Thursday, November 13, 2014

samhainfest 2014: the house of dark shadows



(1970. dir: Dan Curtis) The movie was cashing in on the TV series, which had been a monster hit (sorry) since 1966. The genius of the franchise was that it was the first time soap opera was melded with Gothic, or with the supernatural at all, now a staple combination on cable channels everywhere, from Grimm to Penny Dreadful to Sleepy Hollow. Not only did it bring the supernatural elements of the Gothic novel, it brought to the forefront that dreadful and steadfast Gothic law that, to some extent, the victim willingly submits. Possibly against his (her) conscious will, possibly in spite of the ego and the left brain, but, comes the moonlight, the Gothic victim is like an addict and cannot explain in the light of day what he (she) has gotten up to in the night. Crucially, the one intended victim in this movie who does NOT submit has yet to approach sexual maturity, and so, it is implied, is still thinking straight, and runs away to safety instead of relaxing into ecstasy and death.

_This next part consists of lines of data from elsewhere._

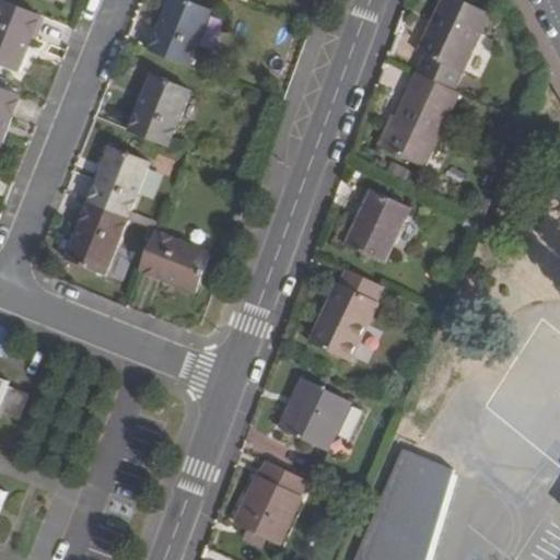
[(213,11),(185,0),(171,0),(151,50),(190,67),(213,11)]
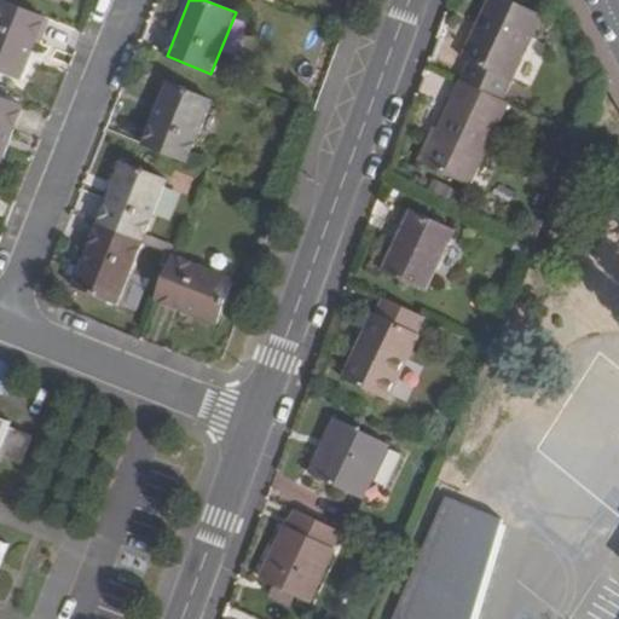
[(543,15),(510,0),(490,0),(463,58),(473,62),(513,81),(543,15)]
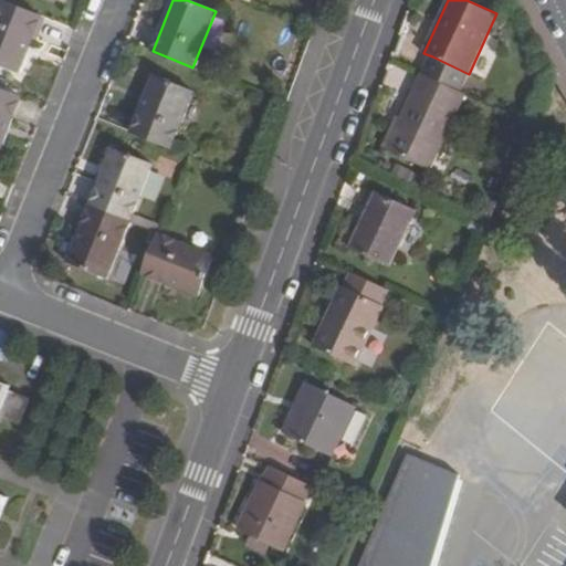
[(0,65),(19,73),(41,17),(2,1),(0,6),(0,65)]
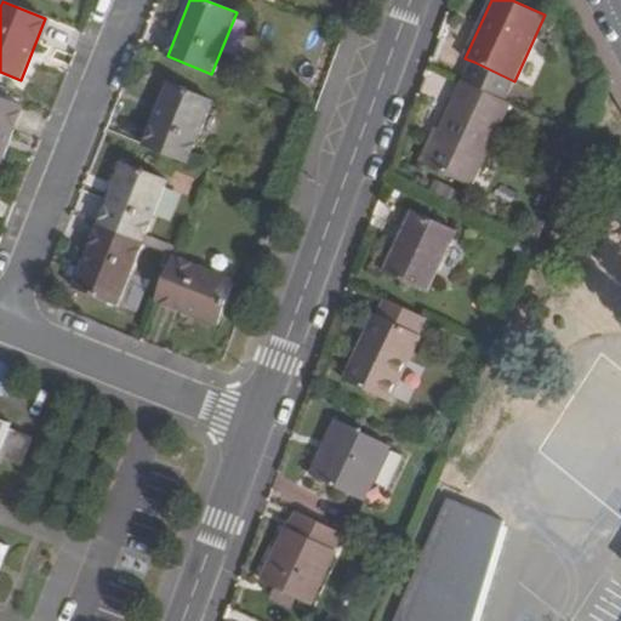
[(514,81),(474,62),(465,83),(471,85),(506,101),(514,81)]
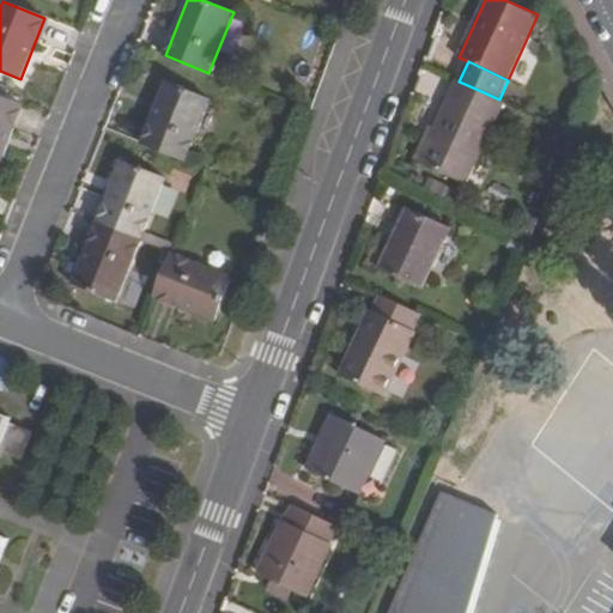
[(211,99),(168,82),(144,144),(187,162),(211,99)]
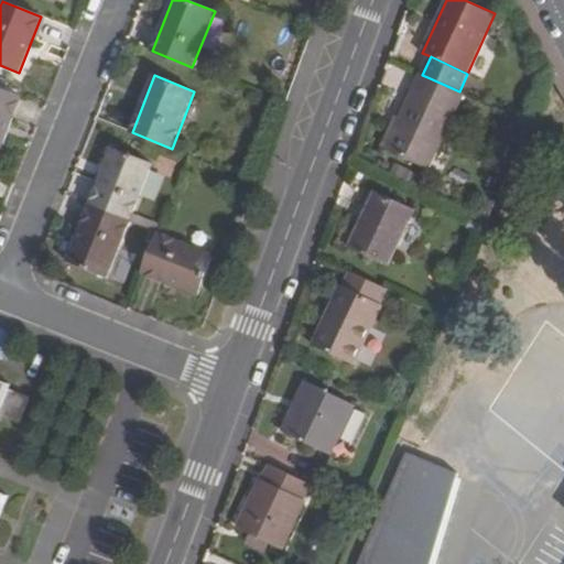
[(421,91),(427,77),(422,75),(415,90),(421,91)]
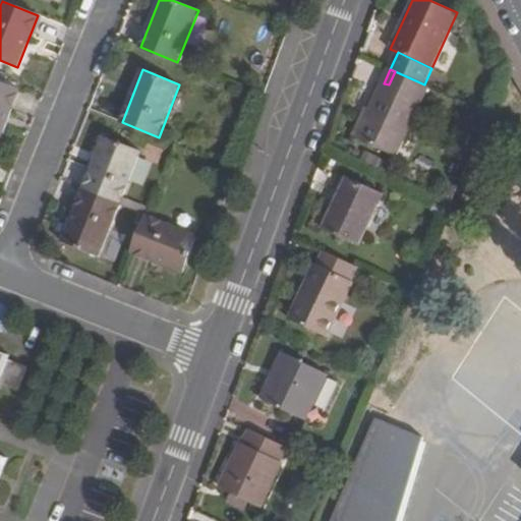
[(395,71),(389,84),(384,83),(357,137),(396,156),(428,88),(424,84),(395,71)]
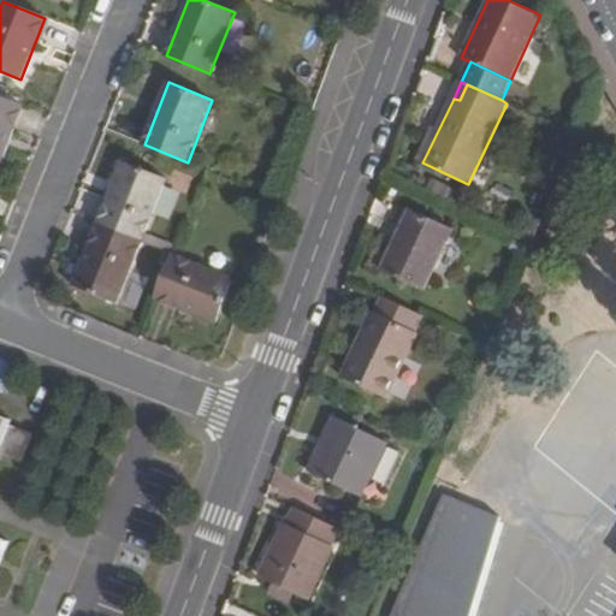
[(0,163),(23,106),(0,96),(0,163)]
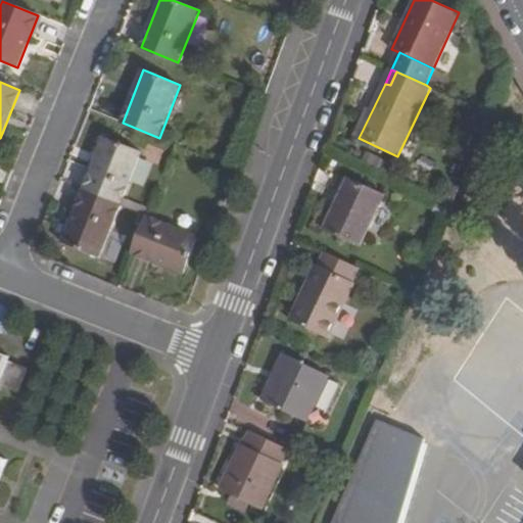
[(142,152),(105,138),(85,190),(122,204),(142,152)]
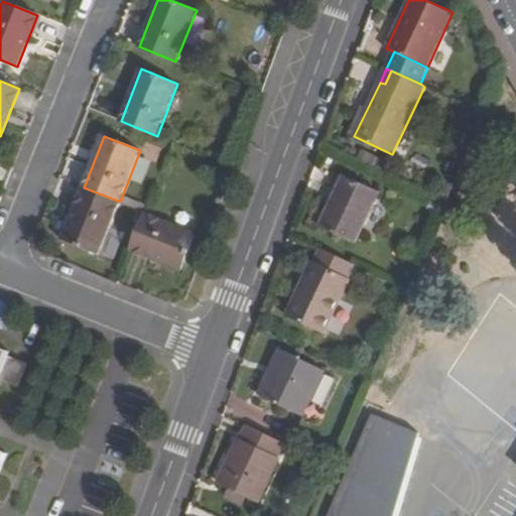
[(357,244),(379,194),(344,177),(321,227),(357,244)]
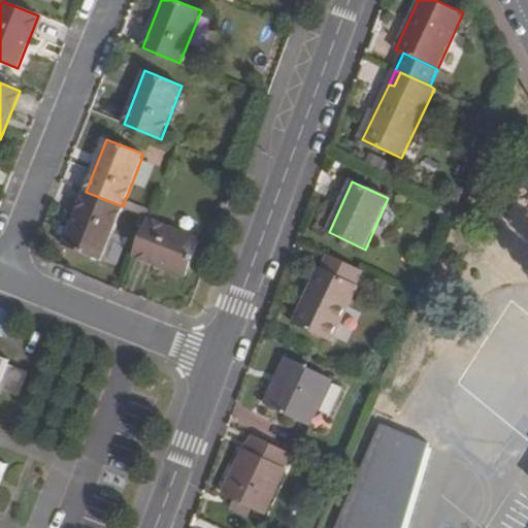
[(64,244),(101,260),(123,206),(86,192),(64,244)]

Dark Shadows, Barnabas Collins and his whole dysfunctional clan, are so deeply imbedded in my underconscious that the tendrils could not possibly be weeded out of my psyche: the incomparable theremin music floating over waves crashing in Collinsport Harbor, the shiver-inducing sight of Collinwood Mansion, hunkered over, watching and simultaneously embodying all manner of malignancy and evil from beyond the reach and ken of mankind. If you scroll down through the "full cast" listing on IMDB, you see roles listed like "Ghost of One-Armed Man", "Figure Holding a Knife", "Zombie", "The Werewolf", and "Bat". It inspired the one and only time I ever switched off a television set out of sheer fright. I remember, vaguely, a dead man's head in a glass tank sitting in the parlor, and much concerned talk over it, and the camera lingering far too long and suggestively on it, until I was certain its eyes would open, and it would be a moment of Lovecraftian revelation too horrible to be withstood, it would have transported me beyond the Despair Event Horizon, and I would never have found my way back into the innocence of childhood. So I switched it off. Amazingly, my left-brain, science-only, no-nonsense brother concurred with the decision. To this day I don't know what happened with that head, but in my under-psyche, it's something unspeakably, unsurvivably dreadful.

This two-hour introduction incorporates many of the accepted vampire tropes: the beast is unchained from his bondage by a treasure-seeking Renfield (John Karlen), feeds himself back into strength, reintegrates with his family, where he finds the spittin' image of his long-lost love is employed as governess, and becomes obsessed with sharing eternity with her as his undead bride. Meanwhile, there is a whole ton of barely-suppressed lust and dark ecstasy brought to light by the introduction of the beast, and death is so fully and successfully associated with sexual satiation as to reach a certain level of shamelessness, which in no way curtails its enjoyment. It is lurid, unabashed, bodice-ripping, penny-dreadful, pulpy, potboiler greatness, done with a small budget and wildly divergent levels of talent in both acting and writing.

My favorite character is Dr. Julia Hoffman, indelibly played by Grayson Hall, she of the magnificent cheekbones. Although in reboots her character was played by the great Barbara Steele and then again by Helena Bonham-Carter, a general favorite of mine, nobody can touch the original. Her role in the initial plot is to isolate the "vampire cell" and offer to "cure" Barnabas of his affliction, but, on the brink of success, as is fitting in a Gothic story, the empirical is overwhelmed, utterly submersed, by the interfering demands of human emotion, and the beast remains, thank all the eldritch gods, incontrovertibly bestial.